Asking around to my friends, I hear that of course, vote comes from voice. To vote is to express your voice. That makes sense. It doesn’t shed light in the connection with offering, but it makes sense. Afterwards, though, I find that “vote” does not come from “voice” at all. The origin of the word vote is vow. So a vote is not so much an offering… but a promise? A commitment?
And then, what happened with suffrage? Well, it turns out that even in english suffrage is not only “the right to vote in public”, but in older english, suffrage was used to signify “intercessory prayers”, a particular kind of prayer in which the one who prays, prays not for himself or herself, but for somebody else.
So let’s start by the beginning. We have got the idea of suffrage, which is to ask higher powers for favors, for others (please mighty, cure my sister). But since the eighteen century the word has been appropriated for signifying political franchise, the right that we have to elect higher powers (I want my sister to be mighty). An interesting process of… empowerment? seems to be at play here. We started asking favors to the powerful… and we ended making the powerful? And then we have voting, which seems to have started as a negotiation with the powerful (if you, oh mighty, cure my sister I will lit a candle) to, again, decide who the powerful is (I vote for my sister to be the mighty).

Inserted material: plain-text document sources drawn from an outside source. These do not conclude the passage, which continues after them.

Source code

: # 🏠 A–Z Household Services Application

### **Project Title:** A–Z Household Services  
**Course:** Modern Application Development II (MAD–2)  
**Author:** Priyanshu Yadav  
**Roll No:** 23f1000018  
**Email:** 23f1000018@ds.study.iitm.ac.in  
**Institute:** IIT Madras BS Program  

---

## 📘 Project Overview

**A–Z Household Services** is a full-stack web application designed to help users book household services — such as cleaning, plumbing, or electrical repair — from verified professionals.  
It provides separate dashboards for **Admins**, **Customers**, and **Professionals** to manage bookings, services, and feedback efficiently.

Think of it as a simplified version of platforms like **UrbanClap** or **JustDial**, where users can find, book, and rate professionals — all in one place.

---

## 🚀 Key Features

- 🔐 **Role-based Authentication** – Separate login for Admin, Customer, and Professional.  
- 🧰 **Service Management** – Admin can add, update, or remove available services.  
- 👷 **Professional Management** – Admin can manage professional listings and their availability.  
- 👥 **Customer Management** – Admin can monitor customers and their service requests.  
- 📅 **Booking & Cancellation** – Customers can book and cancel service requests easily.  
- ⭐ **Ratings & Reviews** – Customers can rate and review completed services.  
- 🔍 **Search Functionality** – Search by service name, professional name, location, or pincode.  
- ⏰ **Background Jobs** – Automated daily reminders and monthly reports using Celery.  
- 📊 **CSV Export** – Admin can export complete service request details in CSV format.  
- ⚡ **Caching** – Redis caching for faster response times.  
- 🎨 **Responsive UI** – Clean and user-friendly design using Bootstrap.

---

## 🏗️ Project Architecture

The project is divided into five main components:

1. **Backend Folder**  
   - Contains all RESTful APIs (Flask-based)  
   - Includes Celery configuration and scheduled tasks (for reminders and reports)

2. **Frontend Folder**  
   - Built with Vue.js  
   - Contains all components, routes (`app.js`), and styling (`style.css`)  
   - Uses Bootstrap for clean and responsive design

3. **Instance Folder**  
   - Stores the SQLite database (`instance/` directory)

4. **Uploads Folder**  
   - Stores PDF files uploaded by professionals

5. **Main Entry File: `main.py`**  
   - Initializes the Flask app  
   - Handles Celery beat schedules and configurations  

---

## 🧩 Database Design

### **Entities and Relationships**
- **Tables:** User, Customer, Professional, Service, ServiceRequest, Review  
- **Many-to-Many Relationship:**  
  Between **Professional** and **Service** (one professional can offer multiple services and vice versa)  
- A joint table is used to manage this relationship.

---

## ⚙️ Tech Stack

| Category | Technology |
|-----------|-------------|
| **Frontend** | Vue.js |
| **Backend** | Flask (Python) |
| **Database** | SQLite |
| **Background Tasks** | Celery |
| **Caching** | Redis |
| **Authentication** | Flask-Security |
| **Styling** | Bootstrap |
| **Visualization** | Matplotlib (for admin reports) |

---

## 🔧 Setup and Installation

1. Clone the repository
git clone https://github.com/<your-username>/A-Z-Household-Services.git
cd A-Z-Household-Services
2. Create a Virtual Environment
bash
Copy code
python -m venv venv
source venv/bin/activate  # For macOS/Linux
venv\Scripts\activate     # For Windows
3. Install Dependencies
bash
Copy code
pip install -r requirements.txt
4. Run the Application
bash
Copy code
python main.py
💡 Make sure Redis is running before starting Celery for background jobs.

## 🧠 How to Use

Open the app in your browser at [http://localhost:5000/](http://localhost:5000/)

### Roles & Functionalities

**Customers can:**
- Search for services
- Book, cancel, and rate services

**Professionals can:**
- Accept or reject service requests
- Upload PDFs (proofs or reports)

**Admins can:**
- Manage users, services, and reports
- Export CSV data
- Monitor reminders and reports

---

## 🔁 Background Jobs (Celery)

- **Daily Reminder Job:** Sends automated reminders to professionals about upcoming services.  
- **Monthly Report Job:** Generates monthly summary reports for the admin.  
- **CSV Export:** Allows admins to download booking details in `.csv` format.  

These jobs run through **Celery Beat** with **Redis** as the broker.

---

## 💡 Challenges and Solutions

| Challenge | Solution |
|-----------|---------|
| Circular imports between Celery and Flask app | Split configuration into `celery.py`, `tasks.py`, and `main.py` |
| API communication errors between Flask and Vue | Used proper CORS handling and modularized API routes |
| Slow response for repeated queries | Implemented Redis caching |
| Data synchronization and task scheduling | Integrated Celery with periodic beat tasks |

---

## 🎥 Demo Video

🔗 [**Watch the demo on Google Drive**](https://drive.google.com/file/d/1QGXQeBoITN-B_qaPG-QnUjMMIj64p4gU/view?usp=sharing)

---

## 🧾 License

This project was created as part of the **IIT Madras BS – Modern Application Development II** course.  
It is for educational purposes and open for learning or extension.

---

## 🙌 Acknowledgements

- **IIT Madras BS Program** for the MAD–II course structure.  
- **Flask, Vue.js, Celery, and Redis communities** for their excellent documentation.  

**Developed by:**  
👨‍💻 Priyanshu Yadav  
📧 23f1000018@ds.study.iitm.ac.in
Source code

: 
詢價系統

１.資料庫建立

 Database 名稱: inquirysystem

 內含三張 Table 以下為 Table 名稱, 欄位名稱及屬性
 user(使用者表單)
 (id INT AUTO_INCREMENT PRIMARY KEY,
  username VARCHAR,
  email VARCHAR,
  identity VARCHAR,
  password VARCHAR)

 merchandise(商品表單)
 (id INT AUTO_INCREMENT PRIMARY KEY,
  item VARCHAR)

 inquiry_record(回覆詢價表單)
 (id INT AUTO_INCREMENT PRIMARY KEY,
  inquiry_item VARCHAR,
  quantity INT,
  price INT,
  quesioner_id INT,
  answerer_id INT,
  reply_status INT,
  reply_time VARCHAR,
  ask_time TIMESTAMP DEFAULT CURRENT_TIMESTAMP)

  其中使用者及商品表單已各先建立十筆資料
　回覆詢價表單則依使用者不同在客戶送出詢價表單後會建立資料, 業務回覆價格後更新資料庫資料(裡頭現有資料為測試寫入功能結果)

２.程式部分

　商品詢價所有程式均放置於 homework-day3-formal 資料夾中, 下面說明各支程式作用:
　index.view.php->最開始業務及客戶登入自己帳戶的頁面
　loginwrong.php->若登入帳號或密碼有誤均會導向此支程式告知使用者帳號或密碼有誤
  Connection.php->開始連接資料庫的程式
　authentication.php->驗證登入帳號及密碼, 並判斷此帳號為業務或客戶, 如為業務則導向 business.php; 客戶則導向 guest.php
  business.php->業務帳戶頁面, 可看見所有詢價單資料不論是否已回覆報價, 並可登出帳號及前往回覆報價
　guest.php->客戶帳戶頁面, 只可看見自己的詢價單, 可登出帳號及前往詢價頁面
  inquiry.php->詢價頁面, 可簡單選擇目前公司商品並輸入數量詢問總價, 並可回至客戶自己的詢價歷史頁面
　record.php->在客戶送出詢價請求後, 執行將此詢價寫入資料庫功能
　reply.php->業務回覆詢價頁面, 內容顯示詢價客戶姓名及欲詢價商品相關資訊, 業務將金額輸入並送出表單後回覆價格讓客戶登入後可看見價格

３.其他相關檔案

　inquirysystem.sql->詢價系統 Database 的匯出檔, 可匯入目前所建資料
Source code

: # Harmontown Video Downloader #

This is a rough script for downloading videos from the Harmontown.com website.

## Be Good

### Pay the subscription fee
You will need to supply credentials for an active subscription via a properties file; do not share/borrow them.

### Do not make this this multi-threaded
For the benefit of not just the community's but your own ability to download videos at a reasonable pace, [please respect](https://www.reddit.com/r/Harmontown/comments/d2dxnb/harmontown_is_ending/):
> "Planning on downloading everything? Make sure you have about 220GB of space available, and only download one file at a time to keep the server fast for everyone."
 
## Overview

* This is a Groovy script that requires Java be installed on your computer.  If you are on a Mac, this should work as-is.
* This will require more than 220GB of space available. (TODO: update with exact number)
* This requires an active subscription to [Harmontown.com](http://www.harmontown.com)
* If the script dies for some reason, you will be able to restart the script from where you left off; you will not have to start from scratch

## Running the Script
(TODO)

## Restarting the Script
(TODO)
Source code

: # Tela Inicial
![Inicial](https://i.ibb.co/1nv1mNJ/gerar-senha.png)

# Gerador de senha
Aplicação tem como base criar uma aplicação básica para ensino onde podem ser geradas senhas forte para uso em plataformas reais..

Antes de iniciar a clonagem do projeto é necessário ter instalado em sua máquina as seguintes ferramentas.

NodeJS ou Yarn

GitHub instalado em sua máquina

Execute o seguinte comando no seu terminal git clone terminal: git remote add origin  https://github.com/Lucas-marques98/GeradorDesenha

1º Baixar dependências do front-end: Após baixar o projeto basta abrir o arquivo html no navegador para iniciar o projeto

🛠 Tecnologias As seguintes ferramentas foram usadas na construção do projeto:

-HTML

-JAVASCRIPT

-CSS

And then again, this same changing content of the same word across fairly different languages is not so weird. Because what the changing meaning of these words does reflect is the changing role that we have created for ourselves. Until not so long ago, and for a very long time before, all what we could do was ask the powerful, perhaps even try to bribe the powerful. We had no agency whatsoever. And somehow, in few hundred years, we ourselves are the ones that give that power, the ones that decide who decide. All agency is ours, actually.
You really have to love how language is live history.